┏━━

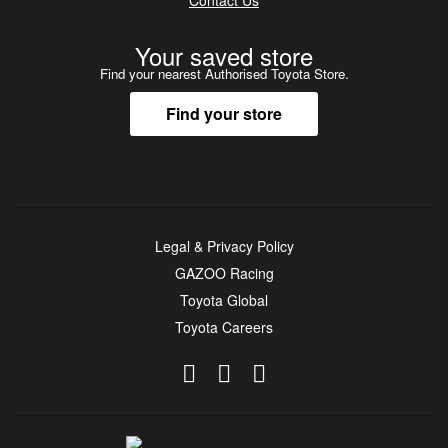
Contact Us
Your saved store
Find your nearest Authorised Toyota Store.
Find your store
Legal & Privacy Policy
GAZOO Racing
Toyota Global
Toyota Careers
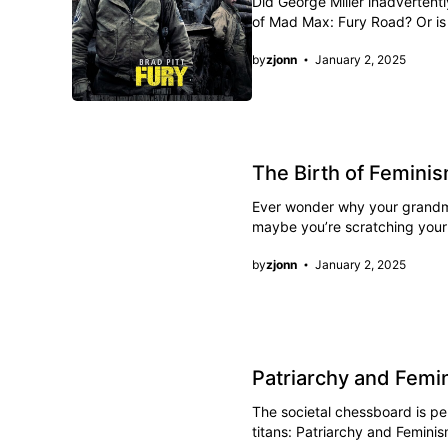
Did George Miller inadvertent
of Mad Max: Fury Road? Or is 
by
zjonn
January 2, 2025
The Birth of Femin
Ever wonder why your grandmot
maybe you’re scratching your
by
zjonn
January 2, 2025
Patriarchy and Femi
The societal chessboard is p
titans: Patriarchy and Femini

┗━━
┏━━

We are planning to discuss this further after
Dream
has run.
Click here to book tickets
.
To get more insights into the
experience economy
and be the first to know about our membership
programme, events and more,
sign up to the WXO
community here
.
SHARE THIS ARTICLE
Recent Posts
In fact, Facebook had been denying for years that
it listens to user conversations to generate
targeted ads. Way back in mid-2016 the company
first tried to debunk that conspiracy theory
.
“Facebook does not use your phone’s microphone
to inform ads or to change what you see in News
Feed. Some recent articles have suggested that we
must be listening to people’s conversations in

┗━━

▸ **Problem description**:
Please pull out each line of the entries above that contains the word "more", copying the whole line.

▸ **Reply**:
To get more insights into the
programme, events and more,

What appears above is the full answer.